Lewis Hamilton's 2016 engine plight: Are grid penalties heading his way? | F1 News
Lewis Hamilton may have built up a 19-point lead over Nico Rosberg, but could the ramifications of the reliability problems which left him behind earlier in the season come back to bite over the second half of 2016?
How close is Lewis to an engine penalty?
Hamilton has reached the penalty-free limit for two of the six power-unit elements.
F1's hybrid power units are made up of the internal combustion engine (ICE), turbocharger, MGU-H, MGU-K, energy store and control electronics - and each driver is free to use five of each during the season without penalty.
But as a hangover of reliability problems on his car at 2016's early flyaway rounds, and a power unit change after glitches at the European GP, a fifth turbocharger and fifth MGU-H were fitted onto Hamilton's car in Austria. One more of either component will trigger a grid penalty.
The widely-used, jargon-busting shorthand has been to say Hamilton is up to five 'engines'. However, while easier to explain, that is not strictly true as he has used only three ICEs - the same as Rosberg.
Hamilton and Rosberg's engine usage
Power unit element ICE Turbo MGU-H MGU-K Energy store Control electronics
Lewis Hamilton 3 5 5 3 4 4
Nico Rosberg 3 3 3 2 2 2
What are the possible penalties?
F1's engine penalty rules have regularly bewildered and befuddled over the past two years, but here is what happens when a driver uses six or more of any one engine element:
A 10-place grid penalty is applied when any sixth element is first used by a driver
A five-place penalty is then imposed the first time a remaining sixth element is used
The same rules applies when a driver receives seventh, eighth, elements and so on
Is a Hamilton penalty now inevitable?
The world champion has already braced himself for starting at least one race towards the back of the field later in the season. After his Silverstone victory, he told Sky F1: "I've obviously got this one engine and I'm going to try and make it last as long as it can.

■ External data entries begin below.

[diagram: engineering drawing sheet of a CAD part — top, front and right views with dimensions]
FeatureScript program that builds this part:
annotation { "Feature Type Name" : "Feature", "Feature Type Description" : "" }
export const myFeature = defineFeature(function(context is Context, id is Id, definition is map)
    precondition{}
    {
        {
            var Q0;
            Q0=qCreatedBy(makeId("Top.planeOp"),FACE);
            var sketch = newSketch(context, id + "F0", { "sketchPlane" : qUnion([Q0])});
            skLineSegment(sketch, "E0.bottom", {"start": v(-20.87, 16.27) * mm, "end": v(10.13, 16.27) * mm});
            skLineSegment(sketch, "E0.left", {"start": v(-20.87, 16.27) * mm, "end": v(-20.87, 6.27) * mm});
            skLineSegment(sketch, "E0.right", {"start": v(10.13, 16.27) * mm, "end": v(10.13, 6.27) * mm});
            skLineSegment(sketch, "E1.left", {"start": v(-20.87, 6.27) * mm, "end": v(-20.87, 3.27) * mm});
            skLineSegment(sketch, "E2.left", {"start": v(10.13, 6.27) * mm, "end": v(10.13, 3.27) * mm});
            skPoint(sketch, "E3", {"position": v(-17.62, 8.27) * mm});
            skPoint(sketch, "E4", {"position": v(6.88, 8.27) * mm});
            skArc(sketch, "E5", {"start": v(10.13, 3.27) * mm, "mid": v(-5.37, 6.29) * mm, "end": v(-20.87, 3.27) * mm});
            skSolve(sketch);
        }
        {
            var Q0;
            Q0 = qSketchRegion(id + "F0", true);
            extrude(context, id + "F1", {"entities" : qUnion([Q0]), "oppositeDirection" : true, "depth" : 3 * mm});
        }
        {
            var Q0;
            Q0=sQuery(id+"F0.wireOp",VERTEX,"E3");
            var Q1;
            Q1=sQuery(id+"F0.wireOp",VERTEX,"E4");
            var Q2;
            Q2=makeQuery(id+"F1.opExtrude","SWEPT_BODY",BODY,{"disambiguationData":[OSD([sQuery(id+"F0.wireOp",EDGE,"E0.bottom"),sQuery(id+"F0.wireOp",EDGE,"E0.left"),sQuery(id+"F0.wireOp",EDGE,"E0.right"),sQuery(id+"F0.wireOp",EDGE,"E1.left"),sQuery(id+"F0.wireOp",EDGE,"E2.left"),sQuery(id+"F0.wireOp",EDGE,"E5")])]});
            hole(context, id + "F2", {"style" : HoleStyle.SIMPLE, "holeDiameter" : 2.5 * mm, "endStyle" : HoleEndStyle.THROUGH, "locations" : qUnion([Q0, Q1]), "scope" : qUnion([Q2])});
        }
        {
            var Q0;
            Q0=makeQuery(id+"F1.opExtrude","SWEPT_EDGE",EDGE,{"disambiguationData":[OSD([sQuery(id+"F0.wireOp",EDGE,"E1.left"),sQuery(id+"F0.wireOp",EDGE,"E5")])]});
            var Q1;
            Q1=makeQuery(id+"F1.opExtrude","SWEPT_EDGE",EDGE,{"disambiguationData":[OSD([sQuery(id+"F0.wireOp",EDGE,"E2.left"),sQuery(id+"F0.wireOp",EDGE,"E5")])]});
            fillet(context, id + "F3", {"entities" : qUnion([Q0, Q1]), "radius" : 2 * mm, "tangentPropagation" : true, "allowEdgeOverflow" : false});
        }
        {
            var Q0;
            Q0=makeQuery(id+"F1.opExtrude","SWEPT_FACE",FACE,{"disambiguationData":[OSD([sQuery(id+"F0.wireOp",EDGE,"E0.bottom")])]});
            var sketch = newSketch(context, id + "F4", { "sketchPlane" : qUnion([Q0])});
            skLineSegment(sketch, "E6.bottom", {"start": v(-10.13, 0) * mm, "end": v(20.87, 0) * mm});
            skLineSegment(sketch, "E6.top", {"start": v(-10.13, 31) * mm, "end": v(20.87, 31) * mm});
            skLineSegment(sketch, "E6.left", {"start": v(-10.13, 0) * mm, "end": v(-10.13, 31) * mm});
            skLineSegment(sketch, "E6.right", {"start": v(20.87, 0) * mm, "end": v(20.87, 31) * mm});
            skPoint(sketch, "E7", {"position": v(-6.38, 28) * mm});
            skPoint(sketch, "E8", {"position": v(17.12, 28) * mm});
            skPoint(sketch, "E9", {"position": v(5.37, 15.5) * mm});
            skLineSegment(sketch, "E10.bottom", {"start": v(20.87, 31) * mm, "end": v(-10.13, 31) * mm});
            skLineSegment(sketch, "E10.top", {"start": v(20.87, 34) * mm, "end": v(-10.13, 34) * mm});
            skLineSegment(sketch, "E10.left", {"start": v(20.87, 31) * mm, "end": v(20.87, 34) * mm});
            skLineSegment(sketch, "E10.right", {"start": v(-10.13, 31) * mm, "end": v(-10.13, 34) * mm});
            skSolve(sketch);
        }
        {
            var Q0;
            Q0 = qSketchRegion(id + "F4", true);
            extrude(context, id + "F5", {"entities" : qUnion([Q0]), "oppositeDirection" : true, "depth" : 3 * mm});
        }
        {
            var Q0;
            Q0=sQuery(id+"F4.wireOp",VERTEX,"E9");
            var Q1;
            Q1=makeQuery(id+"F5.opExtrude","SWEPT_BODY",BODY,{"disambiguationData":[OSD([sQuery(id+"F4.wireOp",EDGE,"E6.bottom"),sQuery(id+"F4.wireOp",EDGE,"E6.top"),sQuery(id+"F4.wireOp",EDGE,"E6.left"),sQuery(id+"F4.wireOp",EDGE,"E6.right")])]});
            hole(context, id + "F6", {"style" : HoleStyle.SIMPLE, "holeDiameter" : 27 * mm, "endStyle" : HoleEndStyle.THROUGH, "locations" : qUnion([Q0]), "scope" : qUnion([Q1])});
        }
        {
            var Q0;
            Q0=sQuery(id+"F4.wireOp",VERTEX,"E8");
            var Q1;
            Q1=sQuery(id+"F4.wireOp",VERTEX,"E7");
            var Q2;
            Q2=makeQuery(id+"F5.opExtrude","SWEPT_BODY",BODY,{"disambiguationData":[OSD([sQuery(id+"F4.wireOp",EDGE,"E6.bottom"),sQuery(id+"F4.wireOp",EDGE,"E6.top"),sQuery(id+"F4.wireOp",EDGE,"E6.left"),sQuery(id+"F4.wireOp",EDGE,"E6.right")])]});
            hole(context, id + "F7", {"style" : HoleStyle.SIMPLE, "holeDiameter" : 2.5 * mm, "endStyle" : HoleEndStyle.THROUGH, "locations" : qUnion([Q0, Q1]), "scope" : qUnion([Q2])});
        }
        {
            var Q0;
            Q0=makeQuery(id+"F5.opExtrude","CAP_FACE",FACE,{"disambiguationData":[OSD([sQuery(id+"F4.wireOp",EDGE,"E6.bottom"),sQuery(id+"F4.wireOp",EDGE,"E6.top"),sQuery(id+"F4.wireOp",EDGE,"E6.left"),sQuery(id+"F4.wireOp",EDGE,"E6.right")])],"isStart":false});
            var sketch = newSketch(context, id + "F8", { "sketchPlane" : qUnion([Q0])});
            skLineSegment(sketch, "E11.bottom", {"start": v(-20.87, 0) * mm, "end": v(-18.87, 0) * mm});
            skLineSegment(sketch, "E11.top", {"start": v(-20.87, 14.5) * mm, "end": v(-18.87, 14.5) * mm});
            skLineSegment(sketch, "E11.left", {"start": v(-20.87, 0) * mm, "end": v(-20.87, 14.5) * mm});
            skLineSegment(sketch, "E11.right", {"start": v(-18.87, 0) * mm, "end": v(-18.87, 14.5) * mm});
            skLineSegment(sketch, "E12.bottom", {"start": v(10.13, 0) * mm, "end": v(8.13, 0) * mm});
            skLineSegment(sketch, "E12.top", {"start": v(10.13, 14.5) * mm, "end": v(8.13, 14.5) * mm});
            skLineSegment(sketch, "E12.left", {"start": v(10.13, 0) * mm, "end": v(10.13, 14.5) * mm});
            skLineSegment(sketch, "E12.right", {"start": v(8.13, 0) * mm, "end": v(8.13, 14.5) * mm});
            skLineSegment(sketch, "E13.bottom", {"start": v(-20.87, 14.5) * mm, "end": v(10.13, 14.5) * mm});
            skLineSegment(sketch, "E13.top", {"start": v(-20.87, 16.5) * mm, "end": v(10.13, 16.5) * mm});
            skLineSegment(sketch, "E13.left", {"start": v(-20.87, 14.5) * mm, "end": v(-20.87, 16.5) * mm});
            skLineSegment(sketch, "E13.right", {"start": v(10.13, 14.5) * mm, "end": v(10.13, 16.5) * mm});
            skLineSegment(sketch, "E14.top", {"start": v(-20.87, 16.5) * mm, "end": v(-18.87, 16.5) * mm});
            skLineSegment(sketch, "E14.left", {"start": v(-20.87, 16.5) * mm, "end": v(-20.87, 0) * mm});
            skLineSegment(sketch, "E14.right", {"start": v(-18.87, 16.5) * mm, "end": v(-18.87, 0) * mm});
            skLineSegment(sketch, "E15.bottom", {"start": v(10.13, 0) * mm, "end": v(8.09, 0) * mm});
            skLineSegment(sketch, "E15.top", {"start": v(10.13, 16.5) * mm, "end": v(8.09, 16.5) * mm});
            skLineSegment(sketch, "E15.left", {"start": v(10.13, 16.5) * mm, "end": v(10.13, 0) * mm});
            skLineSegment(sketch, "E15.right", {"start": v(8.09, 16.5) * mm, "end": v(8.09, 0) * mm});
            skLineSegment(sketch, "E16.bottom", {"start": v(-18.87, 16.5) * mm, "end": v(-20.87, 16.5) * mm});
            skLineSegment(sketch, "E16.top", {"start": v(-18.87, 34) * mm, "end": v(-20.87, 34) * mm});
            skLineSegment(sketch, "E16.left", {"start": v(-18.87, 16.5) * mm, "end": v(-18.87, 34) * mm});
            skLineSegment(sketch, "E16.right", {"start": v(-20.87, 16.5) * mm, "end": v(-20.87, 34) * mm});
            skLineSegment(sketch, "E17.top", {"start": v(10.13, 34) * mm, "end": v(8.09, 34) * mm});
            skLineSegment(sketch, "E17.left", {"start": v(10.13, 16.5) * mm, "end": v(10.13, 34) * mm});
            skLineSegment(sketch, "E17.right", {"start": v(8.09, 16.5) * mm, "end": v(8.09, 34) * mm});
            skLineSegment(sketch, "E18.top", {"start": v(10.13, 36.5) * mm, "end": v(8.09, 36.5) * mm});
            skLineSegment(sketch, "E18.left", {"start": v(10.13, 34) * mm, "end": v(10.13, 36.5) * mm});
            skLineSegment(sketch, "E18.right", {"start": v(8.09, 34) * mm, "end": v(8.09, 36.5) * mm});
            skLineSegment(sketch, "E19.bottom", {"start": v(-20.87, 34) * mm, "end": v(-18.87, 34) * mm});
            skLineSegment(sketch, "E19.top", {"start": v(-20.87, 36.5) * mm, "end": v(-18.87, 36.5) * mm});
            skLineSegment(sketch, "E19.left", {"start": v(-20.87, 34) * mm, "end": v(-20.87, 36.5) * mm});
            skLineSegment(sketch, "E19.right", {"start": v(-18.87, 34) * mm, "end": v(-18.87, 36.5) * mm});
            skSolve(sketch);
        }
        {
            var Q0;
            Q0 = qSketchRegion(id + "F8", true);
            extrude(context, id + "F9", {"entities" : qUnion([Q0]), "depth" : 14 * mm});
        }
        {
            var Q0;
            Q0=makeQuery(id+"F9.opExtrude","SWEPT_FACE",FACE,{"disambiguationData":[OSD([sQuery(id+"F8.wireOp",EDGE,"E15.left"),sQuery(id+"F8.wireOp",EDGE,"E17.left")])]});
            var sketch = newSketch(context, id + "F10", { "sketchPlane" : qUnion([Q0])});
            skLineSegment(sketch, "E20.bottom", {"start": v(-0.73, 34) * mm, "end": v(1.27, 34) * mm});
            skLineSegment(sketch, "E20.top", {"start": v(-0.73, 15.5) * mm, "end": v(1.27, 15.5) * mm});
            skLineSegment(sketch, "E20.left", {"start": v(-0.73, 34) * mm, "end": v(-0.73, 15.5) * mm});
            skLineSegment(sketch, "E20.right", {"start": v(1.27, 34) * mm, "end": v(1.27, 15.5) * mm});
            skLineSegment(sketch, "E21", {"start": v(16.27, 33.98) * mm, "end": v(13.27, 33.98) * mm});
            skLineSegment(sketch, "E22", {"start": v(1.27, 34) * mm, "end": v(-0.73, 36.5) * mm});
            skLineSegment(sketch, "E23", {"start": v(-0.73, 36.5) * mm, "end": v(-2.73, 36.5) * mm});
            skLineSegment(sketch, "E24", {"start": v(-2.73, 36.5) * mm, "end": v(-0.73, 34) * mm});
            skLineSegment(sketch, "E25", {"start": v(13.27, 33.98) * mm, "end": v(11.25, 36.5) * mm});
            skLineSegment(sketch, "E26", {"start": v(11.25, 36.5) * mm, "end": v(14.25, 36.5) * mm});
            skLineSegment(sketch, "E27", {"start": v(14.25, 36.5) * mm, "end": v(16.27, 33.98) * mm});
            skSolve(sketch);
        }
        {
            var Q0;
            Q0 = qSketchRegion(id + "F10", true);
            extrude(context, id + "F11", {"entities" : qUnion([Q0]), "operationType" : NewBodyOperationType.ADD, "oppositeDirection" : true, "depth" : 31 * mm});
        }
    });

"Then start at back at one of the races with the penalty, probably after the [summer break], but hopefully then be able to see through the rest of the races with that engine."
"We were trying to make it on four [power units], now it's clearly making it on five. It looks like we might have a penalty with him, but we don't know," Wolff said. "We need to see how the next two races pan out and then decide after or during the shutdown."
What penalty would he take?
Hamilton would take a 15-place grid penalty were a sixth MGU-H and turbocharger to be installed onto his Mercedes for the same race weekend.
However, one sixth element in isolation would only result in a 10-place demotion.
Mercedes do have the option of reusing previously-used elements from their pool of five were it practical, but given two MGU-Hs failed on Hamilton's car in China and Russia and a new design was subsequently introduced for Spain, such a plan may be more difficult.
Hamilton himself has suggested Mercedes could unlock additional engine elements on the same weekend they take a penalty in order to widen their pool of fresh parts for the remainder of the season. While such a tactic would definitely result in the world champion starting one race from the back, there are no longer carry-over penalties if a full grid drop cannot be applied.
Where will he take his penalties?
Mercedes want Hamilton to take his penalties at one of the next two races in Belgium or Italy, with a Monza grid drop more likely.
The inevitable risks of starting in the middle of the grid are harder to avoid, however. Monza, for example, features one of the narrowest runs to Turn One with the chicane routinely the scene of first-corner collisions.
Nonetheless, starting 16th or 17th at Monza would theoretically be easier for Hamilton to recover from than the same starting position on Singapore's far slower street circuit later that month.
Where does Rosberg stand?
The championship leader has not used more than three of any one engine element so far.
However, any fresh reliability problems for Mercedes means the prospect of Rosberg taking a grid penalty later in the season cannot be ruled out either.
And what about reprimands?
The other concern for Hamilton is he is only one more stewards' reprimand away from a separate 10-place grid penalty.
Drivers are dropped 10 places at a race if they reach three reprimands during a season, provided two of the sanctions have been for driving offences.
Both of Hamilton's 2016 sanctions fall into that category. He picked up his first reprimand at April's Bahrain GP for reversing in the pit lane after qualifying, with his second imposed two races later in Russia for not rejoining the track in the correct manner.
2016 driver reprimands
Lewis Hamilton 2
Carlos Sainz 2
Marcus Ericsson 1
Max Verstappen 1
Nico Rosberg 1
Rio Haryanto 1
Pascal Wehrlein 1
Valtteri Bottas 1
Rosberg is on one reprimand, picked up for driving with a damaged car on the final lap of the Austrian GP after his collision with Hamilton.
So, in a nutshell?
Hamilton is almost certain to take one grid penalty over the second half of the season - at least 10 places and probably 15 if Mercedes introduce fresh sixth elements together.
However, if Mercedes' attempts to manage their engine usage from there are successful, Hamilton may be able to avoid any further penalty-hit grands prix.
In a title battle that has featured numerous twists and turns already, little can be second guessed.